Happy End im zweiten Anlauf? Die Fusion von Sunrise und UPC Schweiz findet jetzt wohl doch noch statt – wenn auch unter anderen Bedingungen. Wie der US-Kabelkonzern Liberty Global bekannt gab, will das Unternehmen den zweitgrößten Schweizer Mobilfunkbetreiber Sunrise vollständig übernehmen und mit seiner TV-Kabelnetztochter UPC Schweiz zusammenlegen.
Dafür bietet Liberty Global den Sunrise-Aktionären 110 Schweizer Franken je Aktie. Das entspreche einem Aufschlag von 32 Prozent gegenüber dem volumengewichteten Durchschnittkurs der vergangenen 60 Börsentage. Insgesamt wird der Mobilfunkanbieter im Rahmen der Transaktion mit 6,8 Milliarden Schweizer Franken (umgerechnet 6,3 Milliarden Euro) bewertet.
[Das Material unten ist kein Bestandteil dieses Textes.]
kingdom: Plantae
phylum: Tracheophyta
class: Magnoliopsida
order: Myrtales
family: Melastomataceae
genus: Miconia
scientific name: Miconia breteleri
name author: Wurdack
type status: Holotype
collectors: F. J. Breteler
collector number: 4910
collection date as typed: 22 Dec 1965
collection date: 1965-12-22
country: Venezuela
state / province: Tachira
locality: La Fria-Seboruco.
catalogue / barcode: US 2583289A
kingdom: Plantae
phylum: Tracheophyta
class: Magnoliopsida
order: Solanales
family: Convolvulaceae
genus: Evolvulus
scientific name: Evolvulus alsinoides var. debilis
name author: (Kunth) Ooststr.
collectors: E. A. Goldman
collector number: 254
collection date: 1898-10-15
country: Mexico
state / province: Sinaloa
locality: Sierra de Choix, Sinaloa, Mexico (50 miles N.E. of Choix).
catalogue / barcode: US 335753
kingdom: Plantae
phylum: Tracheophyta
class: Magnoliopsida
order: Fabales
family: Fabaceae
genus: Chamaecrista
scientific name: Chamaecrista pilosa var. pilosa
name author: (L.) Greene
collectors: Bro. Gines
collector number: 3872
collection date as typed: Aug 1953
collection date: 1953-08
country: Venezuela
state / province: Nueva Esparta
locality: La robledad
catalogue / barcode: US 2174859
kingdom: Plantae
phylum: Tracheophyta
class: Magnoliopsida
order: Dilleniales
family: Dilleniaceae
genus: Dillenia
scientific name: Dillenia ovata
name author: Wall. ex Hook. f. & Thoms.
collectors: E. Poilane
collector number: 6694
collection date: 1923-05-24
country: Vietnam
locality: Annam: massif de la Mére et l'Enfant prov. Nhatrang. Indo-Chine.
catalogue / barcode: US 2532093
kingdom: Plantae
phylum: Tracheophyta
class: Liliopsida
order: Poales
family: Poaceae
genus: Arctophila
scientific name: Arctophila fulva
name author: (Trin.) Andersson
Liberty Global zufolge entspricht dies einem Multiple von 10x auf das für 2020 erwartete operative Ergebnis vor Zinsen, Steuern und Abschreibungen (Ebitda) von Sunrise. Rechne man die erwarteten Synergien der Transaktion über 3,1 Milliarden Schweizer Franken ein, sinke das Ebitda-Multiple auf 7,5x, erklärten die Amerikaner. Die Übernahme will das US-Unternehmen etwa zur Hälfte (3,5 Milliarden Franken) aus dem Cash bezahlen. Für die verbleibenden 3,2 Milliarden Franken setzt Liberty auf eine nicht näher genannte Finanzierungslösung.
Freenet will mit Sunrise-Erlös Schulden tilgen
Die Mindestannahmeschwelle für die Offerte liegt bei 66,6 Prozent. Die Chancen, dass genug Aktionäre zuschlagen, stehen nicht schlecht: So hat Sunrise-Großaktionär Freenet bereits mitgeteilt, dass man den Anteil von 24 Prozent komplett andienen werde. Freenet würde damit rund 1,2 Milliarden Franken (1,1 Milliarden Euro) erlösen. Freenet-CEO Christoph Vilanek begrüßte den Deal.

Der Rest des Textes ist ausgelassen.